Ада. Видеть тебя, Настя, после долгого, томительнейшего безлюдья и сквернолюдья – да ведь это непростительная роскошь!
Никитин (берется руками за виски). Все подло, низко, грязно на этом свете!
Ада (качает головой). Как это нездорово, как ненормально!

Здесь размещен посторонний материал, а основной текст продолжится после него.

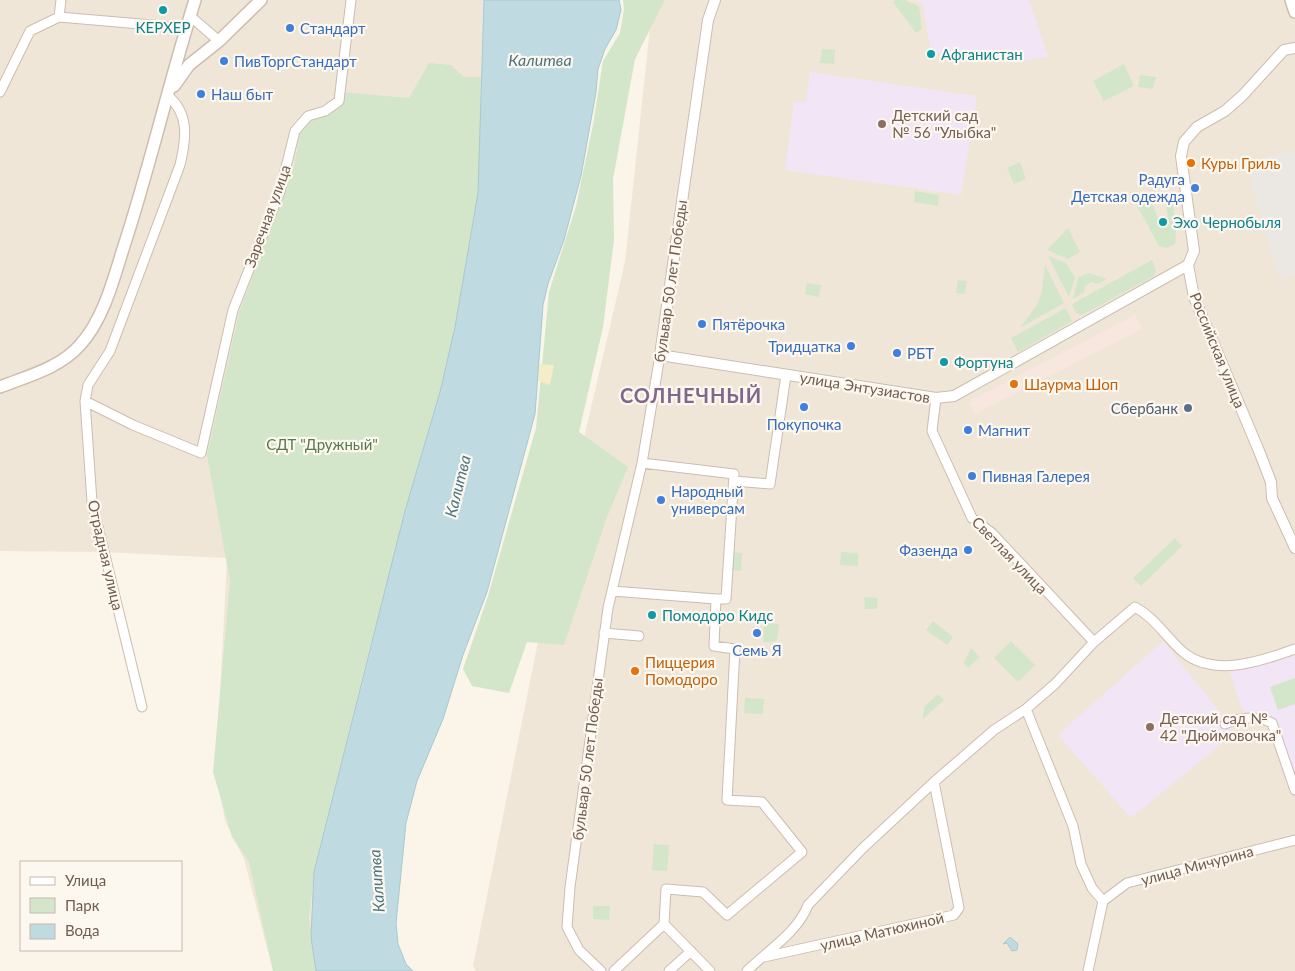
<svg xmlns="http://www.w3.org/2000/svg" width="1295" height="971" viewBox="0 0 1295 971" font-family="Lato,sans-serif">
<rect width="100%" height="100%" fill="#faf4e9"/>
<path fill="#f0e6d8" d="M0 0H490L478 218 318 971H273L244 859 225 821 216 771 227 558 102 552 0 551Z
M653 0H1295V971H476L473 966 548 592 625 262Z"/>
<path fill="#f8e7de" d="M1135 315 1142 329 975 414 968 402Z"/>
<path fill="#ebe7e2" d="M1295 149V275L1279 280 1246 163Z"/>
<path fill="#f1e5f6" d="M914 0H1029L1048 56 1026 61 931 52 923 4Z
M810 72 977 96 961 195 785 170 794 102H806Z
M1163 641 1236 732 1131 818 1058 735Z
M1295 656V783L1274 719 1263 712 1248 716 1241 706 1229 669 1262 665Z"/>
<path fill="#d3e6c9" d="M623 0H665L635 59 613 179 614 240 603 327 579 432 628 467 607 517 564 645 527 642 509 693 472 686 463 669 488 596 536 428 549 292 576 206 593 125 603 61 620 33 624 9Z
M895 0H904L919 6 922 29 916 33 893 2Z
M822 49 835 50 834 64 820 63Z
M429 63 451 65 464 77H492L489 134 465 303 445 366 430 466 369 650 314 873 309 919 318 971H273L249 862 232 837 213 772 230 581 207 455 239 313 294 166 302 122 342 92 409 98Z
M1124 64 1134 86 1104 101 1093 81Z
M1140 75 1156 77 1153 89 1138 87Z
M1020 162 1026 179 1014 184 1007 168Z
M915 191 939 195 938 206 914 202Z
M1169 192 1172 196 1176 230 1175 244 1167 248 1159 246 1136 204 1151 201 1161 226 1169 225 1165 197Z
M1068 228 1080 252 1068 259 1047 250Z
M1048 256 1066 263 1075 278 1069 297Z
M1152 260 1156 270 1154 276 1082 315 1076 313 1072 304Z
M1045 265 1064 303 1020 328 1037 305 1042 291Z
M1088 273 1107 279 1097 284 1092 282 1085 286 1084 292 1073 299 1078 278Z
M958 280 967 281 965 294 956 293Z
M807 283 821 285 819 297 805 294Z
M1066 308 1072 321 1018 352 1011 338Z
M1175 538 1182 546 1141 586 1133 578Z
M731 552 742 553 741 571 730 570Z
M841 552 858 553V566L840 565Z
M864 597 878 598 877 609H865Z
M933 621 953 637 947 645 926 630Z
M764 623 779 624 777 640 773 642H763Z
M1011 641 1035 665 1018 682 994 658Z
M971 648 980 657 968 668 964 663Z
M1295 678V704L1278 710 1270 687Z
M938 694 944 700 923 719 924 707Z
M745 698 764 699 763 714 744 713Z
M654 844 669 845 667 871 652 870Z
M593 906H610L609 920 593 919Z"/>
<path fill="#f5edc8" d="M539 364 554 365 550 385 538 381Z"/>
<path fill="#c0dae1" stroke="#a7c9d1" d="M484 0H619L621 10 616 30 605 49 598 69 596 92 581 176 564 240 548 284 543 305 535 414 487 592 463 655 443 719 417 781 406 823 396 923 398 944 406 964 413 971H316L311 937 314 872 405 511 440 392 455 327 478 193Z
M1010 937 1018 944 1017 950 1012 951 1007 943 1003 944Z"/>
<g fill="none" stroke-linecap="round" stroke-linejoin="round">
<defs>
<path id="minor" d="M190 16 219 41
M59 17 61 0
M0 92 30 31 59 17 187 28
M168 96C190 114 186 140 180 165L110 351 88 385 85 401 133 425 201 453 233 310 280 191 295 131 308 116 325 111 339 101 351 0
M936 398 932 431 972 518 992 533 1094 642
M85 401 92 502 142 707
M642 463 734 474 726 599H716L714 646 735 649 727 800 762 802 802 852 727 915 703 892 666 889 664 924 710 971
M734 481 770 484 786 375
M612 591 716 599
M604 633 639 636
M1026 709 1073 826 1081 864 1092 888 1103 901
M1225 724C1241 717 1256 715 1272 723L1295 790
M1103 901 1127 883 1295 840
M764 957 954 915 959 908 934 782
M601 971 579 950 567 927 570 887 608 608 642 463 660 355
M614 971 664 924
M669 971 691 951
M747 971C767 951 798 932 808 905L863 848 934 782 994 730 1026 709 1055 684 1094 642 1135 607C1155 618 1166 637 1183 652 1214 678 1262 661 1295 649
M1088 971 1103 901"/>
<path id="tertiary" d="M715 0 708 20 660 355 936 398 954 396 1188 265
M1295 48 1284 50 1243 95 1225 111 1197 127 1184 142 1181 156 1194 251 1188 265 1194 297 1259 451 1271 482 1272 498 1295 548"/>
<path id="secondary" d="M1291 0 1295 12
M174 86 189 65 219 41 261 0
M0 387C28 376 60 368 80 345 103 320 113 281 123 249 150 167 169 82 195 0"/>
</defs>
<use href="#minor" stroke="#cbbdb0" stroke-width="11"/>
<use href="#tertiary" stroke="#cbbdb0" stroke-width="12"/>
<use href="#secondary" stroke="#cdbdae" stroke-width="14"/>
<use href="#minor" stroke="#fff" stroke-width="9"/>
<use href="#tertiary" stroke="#fff" stroke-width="10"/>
<use href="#secondary" stroke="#fff" stroke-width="11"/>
</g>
<g fill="#0f9aa8" stroke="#fdf8ef" stroke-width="2">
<circle cx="163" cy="10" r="5"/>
<circle cx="931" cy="54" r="5"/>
<circle cx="1163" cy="222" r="5"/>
<circle cx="944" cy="362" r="5"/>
<circle cx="652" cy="615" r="5"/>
</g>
<g fill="#3f7fe0" stroke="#fdf8ef" stroke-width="2">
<circle cx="290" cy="28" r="5"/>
<circle cx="224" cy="61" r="5"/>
<circle cx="201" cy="94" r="5"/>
<circle cx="1195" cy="188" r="5"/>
<circle cx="702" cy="324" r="5"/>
<circle cx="851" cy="346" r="5"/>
<circle cx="897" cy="353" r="5"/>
<circle cx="804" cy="407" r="5"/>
<circle cx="968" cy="430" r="5"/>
<circle cx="972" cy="476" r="5"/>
<circle cx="661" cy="500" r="5"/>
<circle cx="968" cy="550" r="5"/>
<circle cx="757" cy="633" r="5"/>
</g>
<g fill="#8d6e63" stroke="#fdf8ef" stroke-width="2">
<circle cx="882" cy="124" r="5"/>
<circle cx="1150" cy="727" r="5"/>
</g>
<g fill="#e8710a" stroke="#fdf8ef" stroke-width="2">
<circle cx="1191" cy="163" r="5"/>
<circle cx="1014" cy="384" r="5"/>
<circle cx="635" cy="671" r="5"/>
</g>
<circle fill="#5c6f8a" stroke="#fdf8ef" stroke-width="2" cx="1188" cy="408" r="5"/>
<g text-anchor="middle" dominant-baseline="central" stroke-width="4.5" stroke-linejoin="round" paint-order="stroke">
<g font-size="15" fill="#0d838f" stroke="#fdf8ef" text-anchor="start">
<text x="163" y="27" text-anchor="middle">КЕРХЕР</text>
<text x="941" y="54">Афганистан</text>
<text x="1173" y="222">Эхо Чернобыля</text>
<text x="954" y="362">Фортуна</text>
<text x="662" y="615">Помодоро Кидс</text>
</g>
<g font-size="15" fill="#366cbe" stroke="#fdf8ef" text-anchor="start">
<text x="300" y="28">Стандарт</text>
<text x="234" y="61">ПивТоргСтандарт</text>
<text x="211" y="94">Наш быт</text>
<text x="1185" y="179" text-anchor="end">Радуга<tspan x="1185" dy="17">Детская одежда</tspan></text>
<text x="712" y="324">Пятёрочка</text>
<text x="841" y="346" text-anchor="end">Тридцатка</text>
<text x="907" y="353">РБТ</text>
<text x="804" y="424" text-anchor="middle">Покупочка</text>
<text x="978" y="430">Магнит</text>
<text x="982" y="476">Пивная Галерея</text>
<text x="671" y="491">Народный<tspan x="671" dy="17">универсам</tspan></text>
<text x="958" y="550" text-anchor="end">Фазенда</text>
<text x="757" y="650" text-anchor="middle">Семь Я</text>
</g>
<g font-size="15" fill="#785e54" stroke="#fdf8ef" text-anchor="start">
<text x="892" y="115">Детский сад<tspan x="892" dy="17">№ 56 "Улыбка"</tspan></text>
<text x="1160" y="718">Детский сад №<tspan x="1160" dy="17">42 "Дюймовочка"</tspan></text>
</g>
<g font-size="15" fill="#c56008" stroke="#fdf8ef" text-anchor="start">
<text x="1201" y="163">Куры Гриль</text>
<text x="1024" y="384">Шаурма Шоп</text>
<text x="645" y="662">Пиццерия<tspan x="645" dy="17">Помодоро</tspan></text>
</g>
<g font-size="15" fill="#715d50" stroke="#fdf8ef">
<text transform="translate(267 216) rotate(-70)">Заречная улица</text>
<text transform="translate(670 281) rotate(-82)">бульвар 50 лет Победы</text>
<text transform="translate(1218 350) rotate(68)">Российская улица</text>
<text transform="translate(865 387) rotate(9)">улица Энтузиастов</text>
<text transform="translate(106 555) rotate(77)">Отрадная улица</text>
<text transform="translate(1010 555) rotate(46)">Светлая улица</text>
<text transform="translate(587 759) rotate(-83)">бульвар 50 лет Победы</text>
<text transform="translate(1197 865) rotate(-15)">улица Мичурина</text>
<text transform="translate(882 931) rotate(-13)">улица Матюхиной</text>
</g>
<g font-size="15" fill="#4e5e75" stroke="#fdf8ef" text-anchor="end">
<text x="1178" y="408">Сбербанк</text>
</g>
<g font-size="15" fill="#577a4d" stroke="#fdf8ef">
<text x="322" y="444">СДТ "Дружный"</text>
</g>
<g font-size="16" font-style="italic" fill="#4c7581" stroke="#fdf8ef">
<text x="540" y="59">Калитва</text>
<text transform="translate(457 486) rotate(-76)">Калитва</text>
<text transform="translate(376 881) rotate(-94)">Калитва</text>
</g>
<g font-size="20" font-weight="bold" letter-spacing="1" fill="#82678c" stroke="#fdf8ef">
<text x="691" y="395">СОЛНЕЧНЫЙ</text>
</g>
</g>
<rect x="20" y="861" width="162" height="90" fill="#fdf8ef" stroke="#c5baaf"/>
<rect x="30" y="877" width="25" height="8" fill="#ffffff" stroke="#c5baaf"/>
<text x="65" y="886" font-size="15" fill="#715d50">Улица</text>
<rect x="30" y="898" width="25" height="15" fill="#d3e6c9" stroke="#c5baaf"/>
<text x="65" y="911" font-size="15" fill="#715d50">Парк</text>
<rect x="30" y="924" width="25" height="15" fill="#c0dae1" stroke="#c5baaf"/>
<text x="65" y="936" font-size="15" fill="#715d50">Вода</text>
</svg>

Настя. Нет ничего хуже, как быть развитой женщиной… Развитая женщина и без дела… Ну что я значу, для чего живу? Меня бы куда-нибудь профессором, директором… Будь я дипломатом, я бы весь свет перебаламутила… Развитая женщина и… без дела. Не нужна, значит… Лошади, коровы и собаки нужны, а ты не нужна, лишняя…
Никитин. Обоим нам плохо.
Настя. Хоть бы дети были… Ты любишь детей?
Никитин. Настя, дай себе волю хоть раз в жизни, влюбись поскорее по самые уши…

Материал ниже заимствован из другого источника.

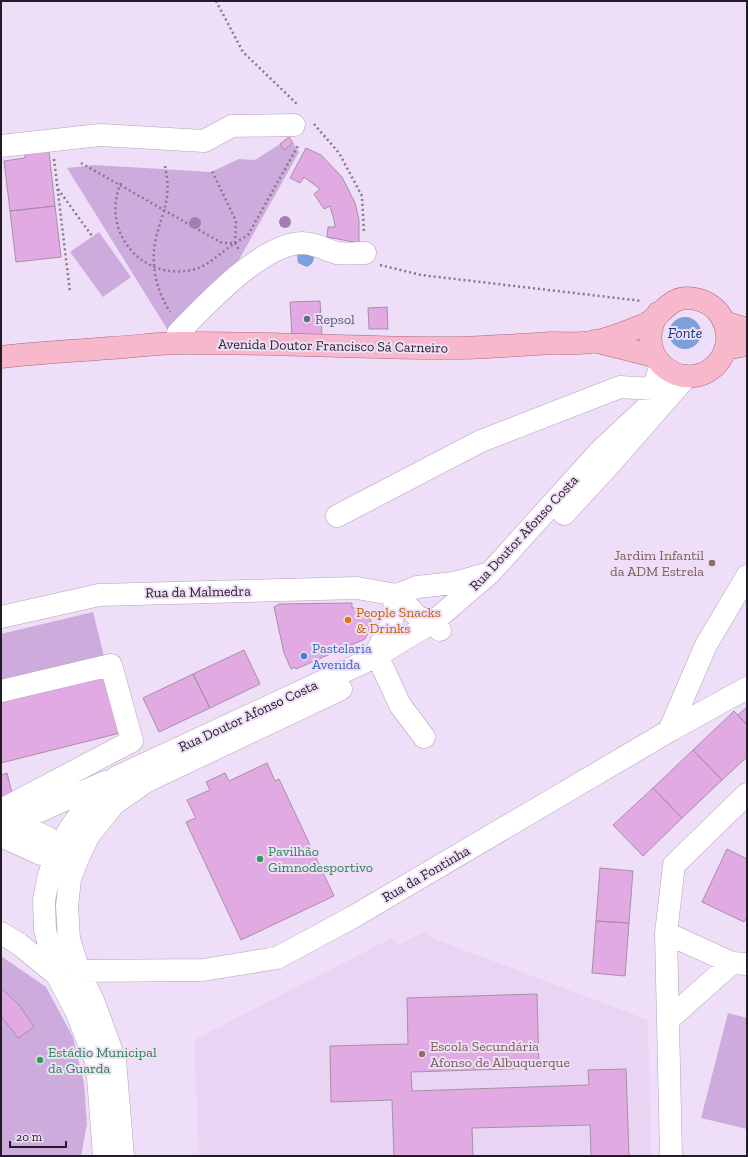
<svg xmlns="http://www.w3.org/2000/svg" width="748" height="1157" font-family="'Zilla Slab',serif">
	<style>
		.built { fill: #ead4f4 }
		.green { fill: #cdacdd }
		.water { fill: #7d9fdc }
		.building { fill: #e2aae2; stroke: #a590a5 }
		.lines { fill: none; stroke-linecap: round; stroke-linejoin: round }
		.minor-casing { stroke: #b2a2ba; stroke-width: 23 }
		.major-casing { stroke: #aa637b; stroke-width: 23 }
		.path { stroke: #847989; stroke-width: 2.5; stroke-dasharray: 2 3; stroke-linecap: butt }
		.minor { stroke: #fff; stroke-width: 22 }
		.major { stroke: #f8b8cc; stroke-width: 22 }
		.tree { fill: #a27eb2 }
		.service-dot { fill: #5c6f8a; stroke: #efdef7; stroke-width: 1.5 }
		.education-dot { fill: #8d6e63; stroke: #efdef7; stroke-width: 1.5 }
		.food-dot { fill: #e8710a; stroke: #efdef7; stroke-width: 1.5 }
		.shop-dot { fill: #3f7fe0; stroke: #efdef7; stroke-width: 1.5 }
		.leisure-dot { fill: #2e9e5b; stroke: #efdef7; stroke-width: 1.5 }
		.labels { text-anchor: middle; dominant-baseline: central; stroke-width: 4; stroke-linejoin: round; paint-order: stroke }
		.service-label { font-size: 14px; fill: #4e5e75; stroke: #efdef7; text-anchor: start }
		.street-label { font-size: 14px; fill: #221c25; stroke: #efdef7 }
		.education-label { font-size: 14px; fill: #785e54; stroke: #efdef7; text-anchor: end }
		.food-label { font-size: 14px; fill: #c56008; stroke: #efdef7; text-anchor: start }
		.shop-label { font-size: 14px; fill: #366cbe; stroke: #efdef7; text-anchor: start }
		.leisure-label { font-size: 14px; fill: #27864d; stroke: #efdef7; text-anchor: start }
		.water-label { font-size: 15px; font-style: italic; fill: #12387f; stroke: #efdef7 }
	</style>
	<rect width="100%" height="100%" fill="#efdef7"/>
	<path class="built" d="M427,931L432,938L648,1020L651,1156H199L194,1040L392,938L398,945Z"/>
	<path class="green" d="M293,143L299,152L236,265L169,332L67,168L95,165L211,172L239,159L255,160L280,144L284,149Z
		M99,232L131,277L103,297L70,252Z
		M93,612L106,664L1,688V634Z
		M1,956L46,987L73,1037L84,1083L87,1124L81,1156H1Z
		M728,1013L747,1018V1129L701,1118Z"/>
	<path class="water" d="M299,252L314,256C314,262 312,264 307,267L298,263L297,255Z
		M669 333a16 16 0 1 1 32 0a16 16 0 1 1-32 0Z"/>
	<path class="building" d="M289,137L293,143L284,150L280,144Z
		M306,148L321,155L342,177L355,203L359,220V243L327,237L328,227H335L334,220L330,206L324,209L314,194L320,189L304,177L300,183L290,178Z
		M49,151L55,206L10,211L4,161L25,158V154Z
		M55,206L61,257L16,262L10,211Z
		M320,301L322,335L292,336L290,302Z
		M387,307L388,329H369L368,308Z
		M352,603V608H363L371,621L369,631L365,639L296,669L295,667L291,669L284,653L274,607L279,604Z
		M244,650L260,684L210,708L193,674Z
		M104,673L120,733L1,763V698Z
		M193,674L210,708L159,732L143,698Z
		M747,707V725L738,715Z
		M734,711L747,725V757L722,780L693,750Z
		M693,750L722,780L682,818L653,788Z
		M267,763L275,781L279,779L334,896L241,940L186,822L196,818L187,800L210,790L206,782L225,773L229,781Z
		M7,773L14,801L1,804V775Z
		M653,788L682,818L643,856L613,825Z
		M727,849L747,859V917L744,922L702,902Z
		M600,868L633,871L629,923L596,921Z
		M596,921L629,923L625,976L592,973Z
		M1,988L20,1006L34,1027L18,1038L1,1016Z
		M537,994L539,1068L411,1072L412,1091L589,1085L588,1070L626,1069L629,1156H591L590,1125L472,1128L473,1156H394L392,1100L331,1102L330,1046L408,1044L407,998Z"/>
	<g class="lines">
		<defs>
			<path id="minor" d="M1,146L100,135L204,141L232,126L294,125
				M176,343L178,333C206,305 261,244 302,243C315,243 325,250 337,253C346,254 356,253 365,253
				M564,514L611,463L687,376
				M337,516L481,441L620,387L653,389
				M397,595L418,617L433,622L440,630
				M1,617L99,595L357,588L397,595L417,587L454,583L486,574
				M373,658L391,625L397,595
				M383,668L400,705L424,737
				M1,691L111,665L132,741L1,810
				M669,731L706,645L747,576
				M15,822L48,838L58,850L69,855
				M1,831L15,822L105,782
				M1,836L41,854L58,850
				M1,933L19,944L57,975
				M666,933L732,963
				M79,971L203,970L277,958L353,917L669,731L747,688
				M668,1020L732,963L747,964
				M104,1156L97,1064L76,1011L57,975L45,930L44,900L49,875L58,850L71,827L92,798L117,777L373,658L433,622L490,573L599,452L648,406L661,364
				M123,1156L115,1060L94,1003L79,971L69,939L67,906L70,879L78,858L89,835L114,804L147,781L341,689
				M671,1156L666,933L674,865L747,794"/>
			<path id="major" d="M724,322L747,329
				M594,341L654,356
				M725,349L747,345
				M1,357C37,353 74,351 110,348C133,347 156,343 178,343C273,342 367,349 461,348C491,347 522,345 552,343C566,343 580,344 593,342C609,339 626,332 641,326C663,319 668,290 700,300C725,308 735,338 720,360C692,399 629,362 658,313"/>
		</defs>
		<use href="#minor" class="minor-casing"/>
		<use href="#major" class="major-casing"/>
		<path class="path" d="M216,1L243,52L298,105
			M314,124L339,153L362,196L364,233
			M54,159L70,292
			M81,163L222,243H235L239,250
			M165,166C172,199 163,209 156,238C150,265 156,289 170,312
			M121,183C100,230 141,281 192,270C209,266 221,252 235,243L236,221L211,169
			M58,189L92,236
			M235,243L248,235L299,144
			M380,265L421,275L642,301"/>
		<use href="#minor" class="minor"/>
		<use href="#major" class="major"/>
	</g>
	<g class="tree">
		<circle cx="285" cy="222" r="6"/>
		<circle cx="195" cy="223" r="6"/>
	</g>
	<circle class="service-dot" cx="307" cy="319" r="4"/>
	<g class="education-dot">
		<circle cx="712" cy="563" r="4"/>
		<circle cx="422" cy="1054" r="4"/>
	</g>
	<circle class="food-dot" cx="348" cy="620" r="4"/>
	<circle class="shop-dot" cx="304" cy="656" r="4"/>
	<g class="leisure-dot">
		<circle cx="260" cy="859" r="4"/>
		<circle cx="40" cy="1060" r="4"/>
	</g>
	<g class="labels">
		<g class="service-label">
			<text x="315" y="319">Repsol</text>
		</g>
		<g class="street-label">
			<text transform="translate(333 346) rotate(1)">Avenida Doutor Francisco Sá Carneiro</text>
			<text transform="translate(524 533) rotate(-47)">Rua Doutor Afonso Costa</text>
			<text transform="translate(198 592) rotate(-1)">Rua da Malmedra</text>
			<text transform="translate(248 716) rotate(-25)">Rua Doutor Afonso Costa</text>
			<text transform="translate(426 874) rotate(-30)">Rua da Fontinha</text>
		</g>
		<g class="education-label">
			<text x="704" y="555">Jardim Infantil<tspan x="704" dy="16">da ADM Estrela</tspan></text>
			<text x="430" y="1046" text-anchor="start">Escola Secundária<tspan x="430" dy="16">Afonso de Albuquerque</tspan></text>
		</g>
		<g class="food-label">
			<text x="356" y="612">People Snacks<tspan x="356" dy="16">&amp; Drinks</tspan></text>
		</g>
		<g class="shop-label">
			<text x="312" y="648">Pastelaria<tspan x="312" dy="16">Avenida</tspan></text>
		</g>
		<g class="leisure-label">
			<text x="268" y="851">Pavilhão<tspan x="268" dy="16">Gimnodesportivo</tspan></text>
			<text x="48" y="1052">Estádio Municipal<tspan x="48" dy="16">da Guarda</tspan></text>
		</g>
		<g class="water-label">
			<text x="685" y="333">Fonte</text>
		</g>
	</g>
	<rect width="748" height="1157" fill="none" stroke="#221c25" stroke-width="4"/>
	<path d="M10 1141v6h56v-6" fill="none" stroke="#221c25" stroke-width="2"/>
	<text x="16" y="1141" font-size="12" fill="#221c25" stroke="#efdef7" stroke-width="3" paint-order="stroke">20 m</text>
</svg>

Ада (соглашаясь). Люби, покуда любится!
Настя. И что вы меня учите? Точно я без вас не знаю, как бы я жила, если б моя воля! Я бы улетела вольной птицей подальше от всех вас, от ваших сонных физиономий, скучных, постылых разговоров, забыла бы, что все вы существуете на свете, и никто бы не посмел тогда учить меня. Но нет у меня своей воли. Я труслива и застенчива, а то бы я показала вам, как живут на воле!
Никитин (хватается за голову). Что же со мною? В какую пропасть толкаю я себя? Откуда во мне эта слабость? Что стало с моими нервами? Не понимаю, не понимаю, не понимаю! Просто хоть пулю в лоб!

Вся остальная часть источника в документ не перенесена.